EncryptionHackers exploit 1990s-era weak-encryption mandate
Researchers have an old-new computer security vulnerability — the Factoring Attack on RSA-EXPORT Keys (FREAK), which affects SSL/TLS protocols used to encrypt data as it is transmitted over the Internet. The FREAK vulnerability goes back to an early 1990s U.S. restriction which limited software sold abroad to a maximum 512-bit code encryption. The mandate was set to allow U.S. federal intelligence agencies easily to spy on foreign software users.
Almost a year after the discovery of the Heartbleed bug, researchers have identified another computer software security flaw which allows hackers to intercept secured communications. The Factoring Attack on RSA-EXPORT Keys (FREAK) affects SSL/TLS protocols used to encrypt data as it is transmitted over the Internet and puts at risk private information including passwords and banking information.

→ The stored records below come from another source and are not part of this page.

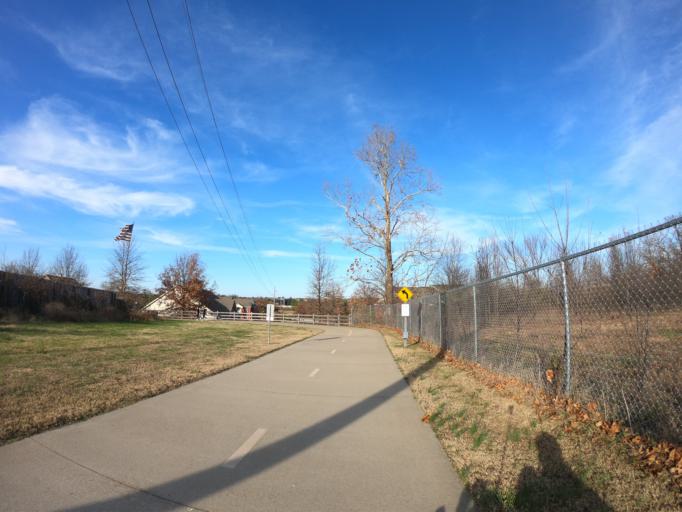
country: US
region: Arkansas
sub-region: Benton County
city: Lowell
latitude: 36.2906
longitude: -94.1652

The FREAK vulnerability goes back to an early 1990s U.S. restriction which limited software sold abroad to a maximum 512-bit code encryption. According toUSA Today, that mandate was set to allow U.S. federal intelligence agencies easily to spy on foreign software users. The restriction was ended in the late 1990s following criticism and protest by the technology community, but many software developers continued to use the weaker encryption code.

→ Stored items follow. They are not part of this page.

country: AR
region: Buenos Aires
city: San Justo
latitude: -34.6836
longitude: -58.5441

About five million Web sites are vulnerable to the FREAK flaw, which has existed for many years, but was just uncovered by researchers at the INRIA computer science lab in France.
Computers connected to the Web communicate with servers on how best to protect data, but due to the FREAK flaw, some software, including Apple’s Secure Transport, can be manipulated into accepting the weaker encryption program, which can then be hacked. Such “man-in-the-middle” attacks are used to steal data and decode what victims believe is protected, encrypted communications. Internet users are particularly vulnerable to this type of attack when relying on public Wi-Fi services. While it is easy for hackers to exploit the FREAK flaw, software developers can use stronger encryption programs including the 1024-bit and the stronger 2048-bit program.
The discovery comes just as FBI head James Comey is asking technology and software developers to build backdoors in the security of their products so that intelligence agencies can readily decrypt data for reasons of national security. Cybersecurity professionals fear that developer-approved backdoors could one day be misused by criminal hackers or foreign countries. “You cannot have a secure and an insecure mode at the same time… What we’ve seen is that those flaws will ultimately impact all users,” said Christopher Soghoian, principal technologist for the American Civil Liberties Union.